Football always has been dangerous. But the possibility of a particular injury — a concussion — has grown greater in recent years. That's an inevitable result of faster, stronger and bigger players in middle and high school and at the collegiate and pro levels. Indeed, hardly a game goes by these days without play being stopped at least once and probably more for coaches and trainers to check on a player knocked silly by a hard, high-speed but completely legal tackle or collision. The consequences of such an injury can be dire.
Concussions, once dismissed as an inevitable part of an admittedly violent game, receive a lot more attention nowadays than in the past. Indeed, a great deal has been learned in the decade or so about both the immediate and long-term consequences of what is a traumatic injury to the brain. One positive result is that players, coaches, trainers, administrators and parents are far more knowledgeable about ways to help prevent concussions and to treat those who suffer them.
It's no longer acceptable, thank goodness, for a player to be told "to shake it off" and to return to the game after a blow to the head. Indeed, deeper understanding of concussions and their short- and long-term consequences have prompted firm mandates about a player's immediate and future return to the playing field. There are new rules, too, to protect players and to penalize and fine, when applicable, players who purposefully deliver blows that do or could cause concussions.
Equipment manufacturers have joined the campaign to reduce head injuries. They've begun working with physicians, scientists and others to develop more protective headgear. It is doubtful, though, that adapting even the most cutting-edge technology to football equipment can completely eliminate the chance of injury. Additional efforts to prevent concussions will be required.

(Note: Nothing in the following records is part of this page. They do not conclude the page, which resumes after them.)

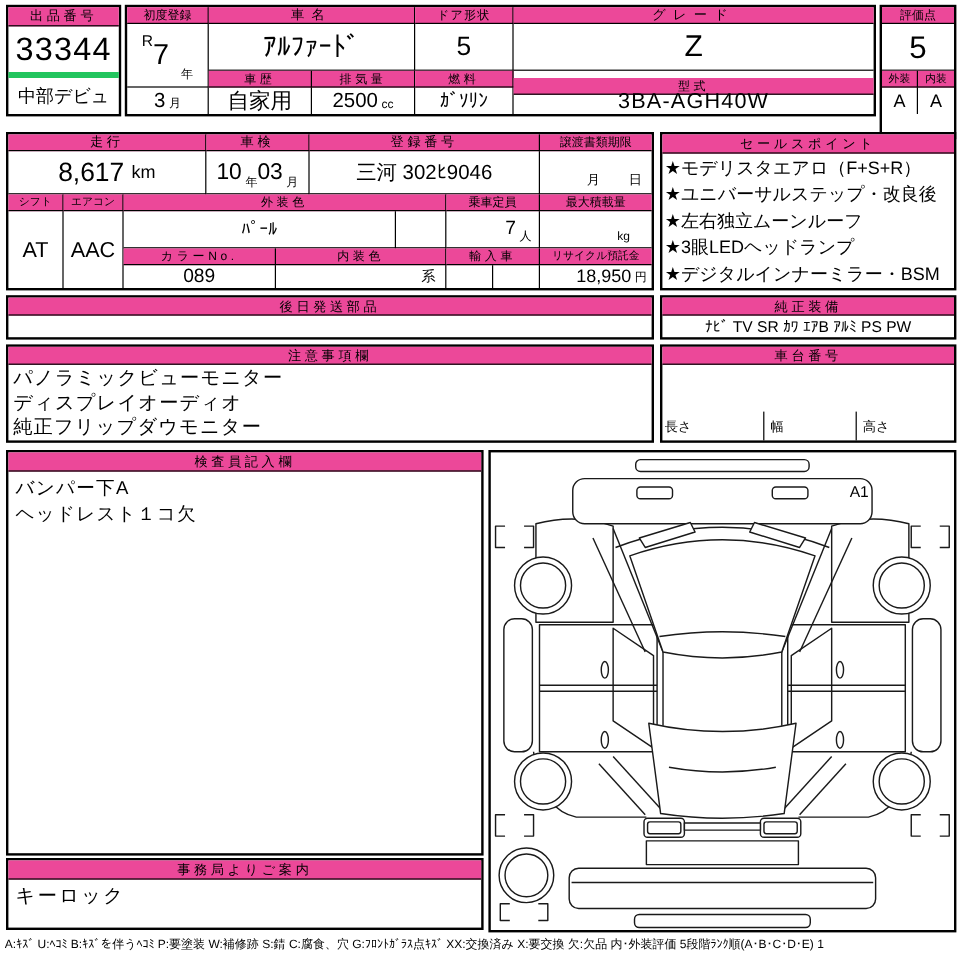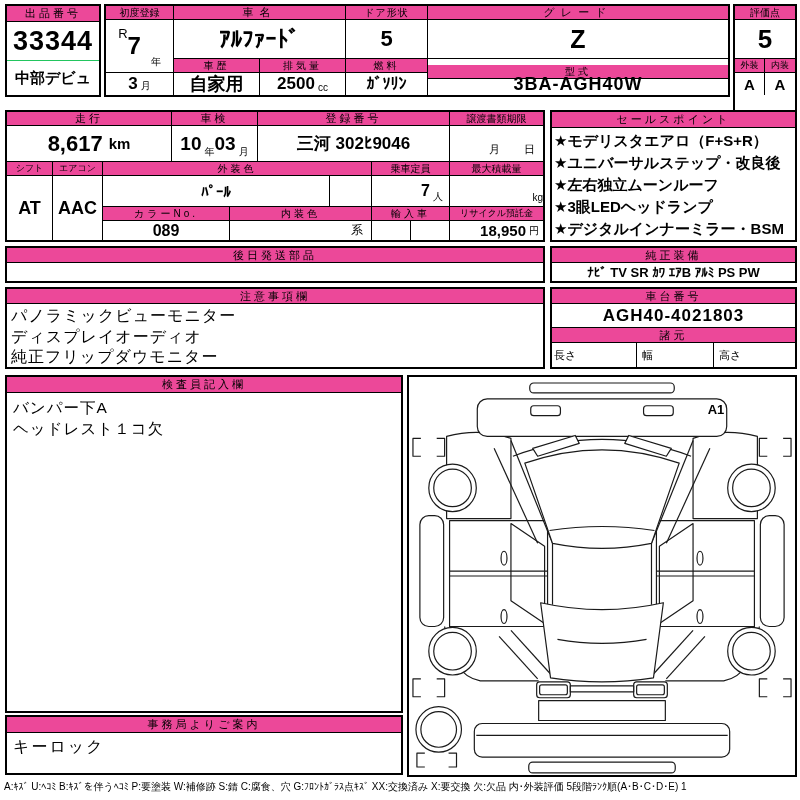"33344" .b { font-weight: bold -> normal }
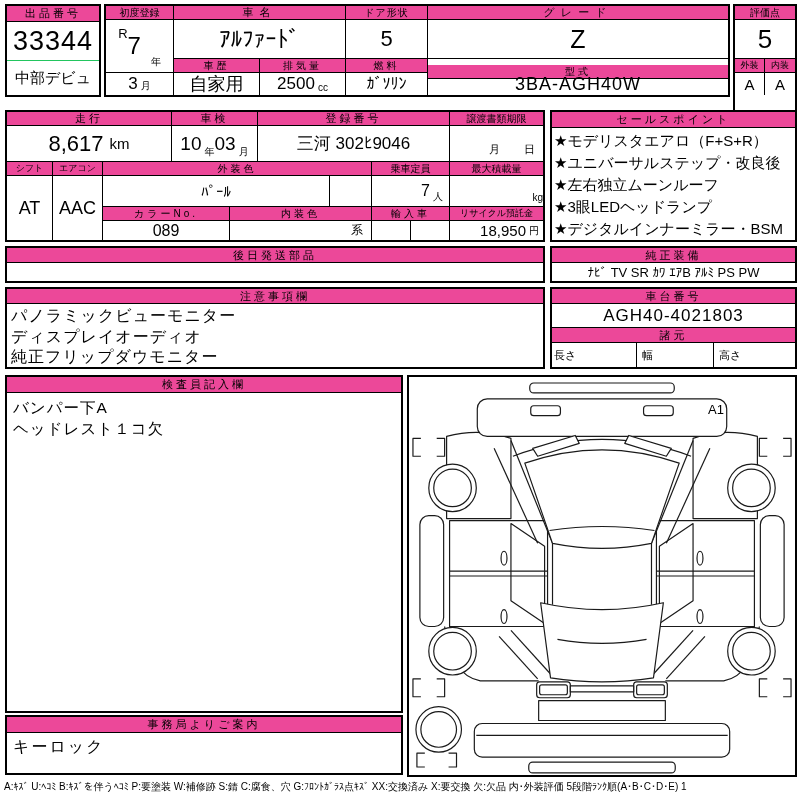"中部デビュ" div.c { border-top: 1px solid #22c55e -> 5px solid #22c55e }
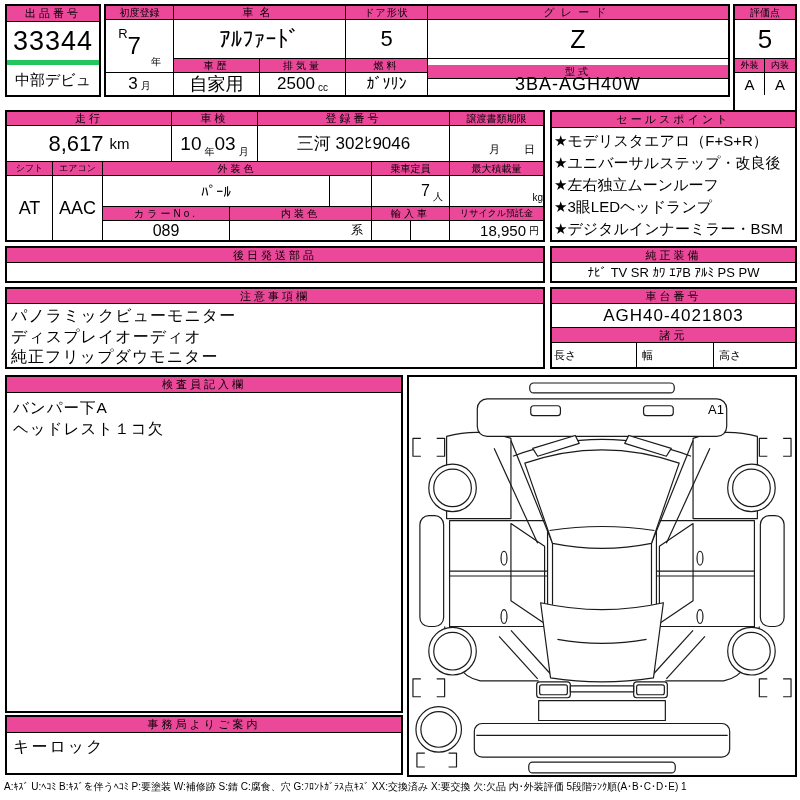"kg" div.c { padding: 0 0 3px 0 -> 0 18px 3px 0 }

Parents, coaches, medical personnel, collegiate athletic directors and presidents and pro team owners will have to continue to make changes, even unpopular ones, of rules to protect players. The need for such change is evident. It's now widely documented by lawsuits brought by former players still suffering from concussions and neurological disorders, and by the families of those who died prematurely due to those injuries.
Football is undeniably popular, but that popularity must now be balanced against the knowledge that those who play it do so at considerable risk. The safety of players at every level should be uppermost in the minds of all who love the game and who flock to stadiums small and large this weekend and in the future. Too often, it is not.